U.S. intercepts Iranian order for attack on U.S. interests in Iraq: report
WASHINGTON (Reuters) - The United States has intercepted an order from an Iranian official instructing militants in Iraq to attack U.S. interests in Baghdad in the event the Obama administration launches a military strike in Syria, the Wall Street Journal reported on Thursday.
The American embassy in Baghdad was a likely target, according to unnamed U.S. officials quoted by the newspaper. The Journal said the officials did not describe the range of potential targets indicated by the intelligence.
In addition, the State Department issued a warning on Thursday telling U.S. citizens to avoid all but "essential" travel to Iraq.
President Barack Obama has asked the U.S. Congress to back his plan for limited strikes in response to a chemical weapons attack on civilians that the United States blames on Syrian President Bashar al-Assad's forces.
The Journal reported that the Iranian message was intercepted in recent days and came from the head of the Revolutionary Guards' Qods Force.
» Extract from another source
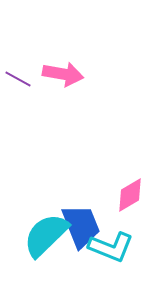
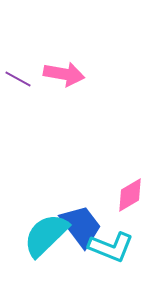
pink arrow: moved 1 px right
blue trapezoid: rotated 15 degrees counterclockwise
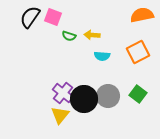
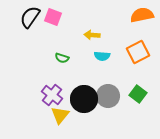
green semicircle: moved 7 px left, 22 px down
purple cross: moved 11 px left, 2 px down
The newspaper said the message went to Iranian-supported Shi'ite militia groups in Iraq.
The Journal reported that the message informed Shi'ite groups to be prepared to respond with force after any U.S. military strike on Syria.
"Travel within Iraq remains dangerous given the security situation," according to the State Department's warning, which replaced an earlier one "to update information on security incidents and to remind U.S. citizens of ongoing security concerns in Iraq, including kidnapping and terrorist violence."
The department said that numerous insurgent groups, including al Qaeda's Iraq affiliate, remain active and "terrorist activity and sectarian violence persist in many areas of the country at levels unseen since 2008."
It added: "The ability of the embassy to respond to situations in which U.S. citizens face difficulty, including arrests, is extremely limited."
The State Department declined immediate comment. The CIA declined comment.